Why did the opposition reject dialogue, when the Government openly promised more political reform?
There were many reasons for rejecting dialogue including: absence of trust between the Government and the opposition; the opposition’s fear that dialogue will not meet their minimum demands so they set many difficult pre-conditions. Another reason was that the opposition was divided and the extremists took control. The third reason is the emergence of the Sunni street as a new player in the politics of the country. The Sunni street was fearful of the results of dialogue, which could negatively affect its interests. Therefore, there is need for a political consensus with regards to reforms.
What do you mean by a Constitutional and Consensual Monarchy?
It is a political system based on the 1971 referendum and the 2001 National Action Charter, the system is a constitutional monarchy where the Royal Family plays a pivotal role in the political life of the country. The Royal Family should preserve the social and political balance and take into consideration the interest of all segments of society regardless of their affiliation. The royal family should be a neutral force in politics.
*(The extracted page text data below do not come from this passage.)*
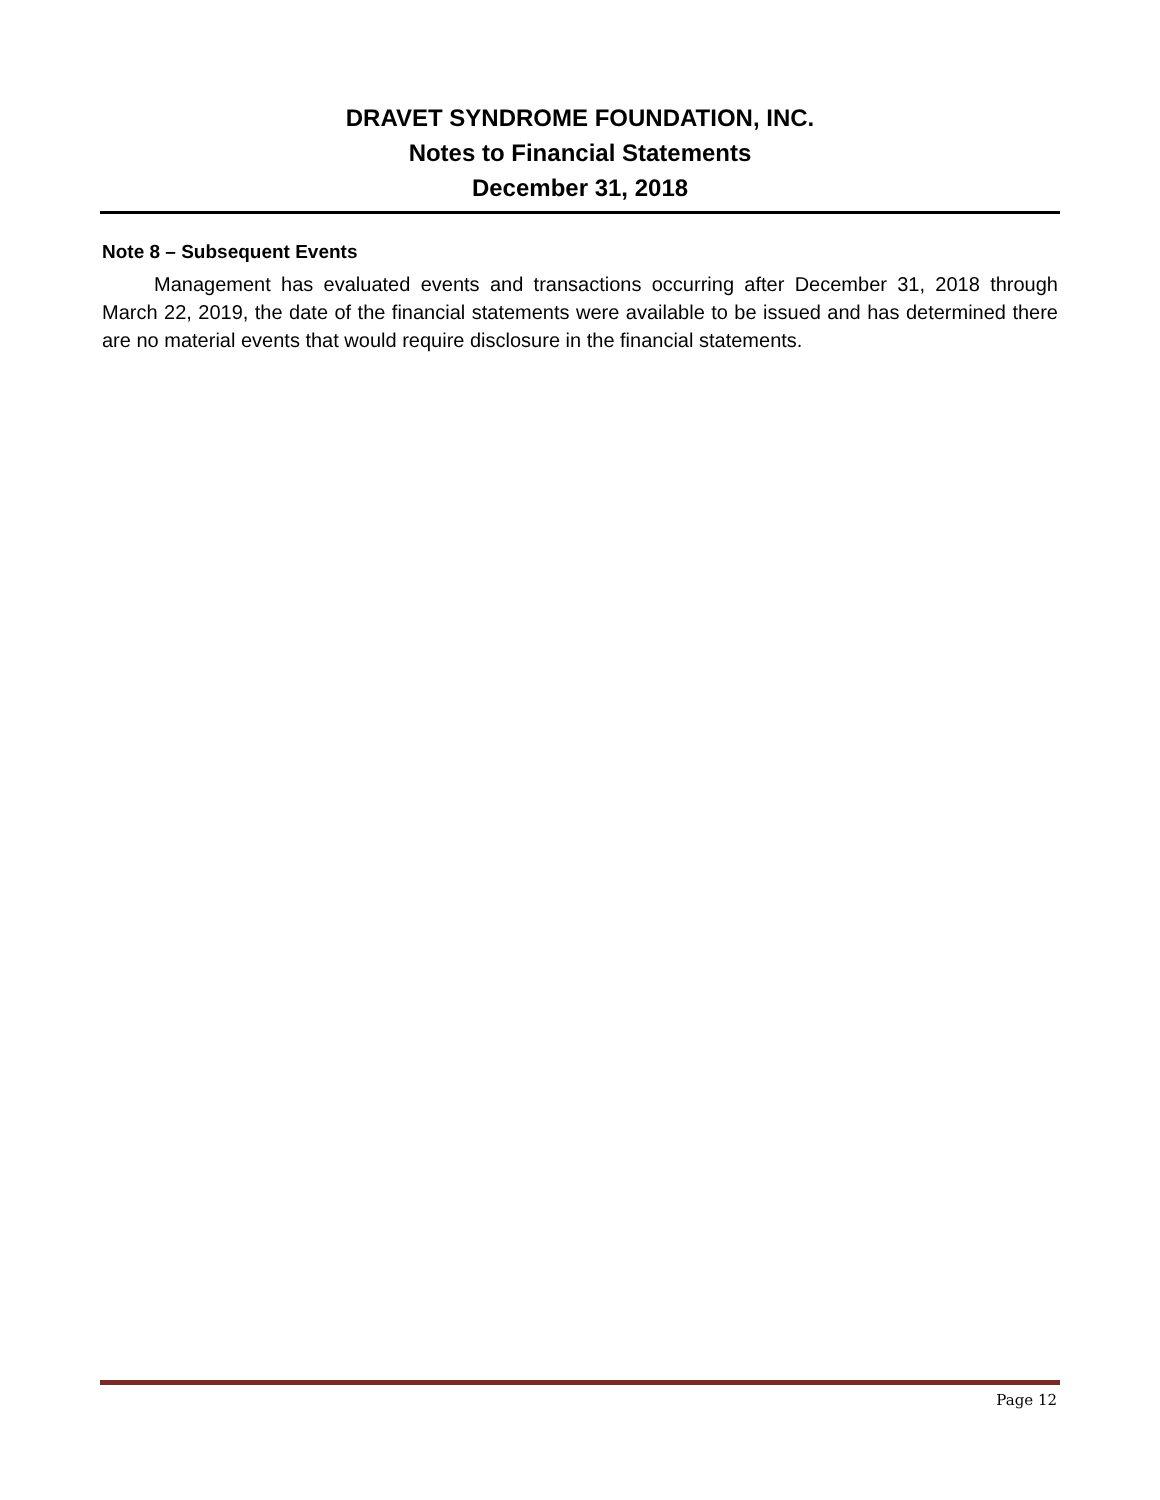DRAVET SYNDROME FOUNDATION, INC.
Notes to Financial Statements
December 31, 2018
Note 8 – Subsequent Events
Management has evaluated events and transactions occurring after December 31, 2018 through March 22, 2019, the date of the financial statements were available to be issued and has determined there are no material events that would require disclosure in the financial statements.
Page 12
Also, consensus should be built around reforming and structuring the political system through dialogue and according to the seven principles laid out by the Crown Prince. The consensus must be between the Shia and Sunni. All diverse societies need a consensus between their major components. The issue is not only about political reform but about the participation of all groups in society. The outcome of the political reform will only succeed if the interests of all groups are protected and they feel reassured.
A stable political system cannot be built when it ignores the concerns of both sects. Parties can make any demands, but at the end of the day all parties must agree on those demands, which reflect interests of the majority of the citizens and illustrate the diversity of society, so that everyone feels that they have contributed in building their future and that no solutions were imposed on them.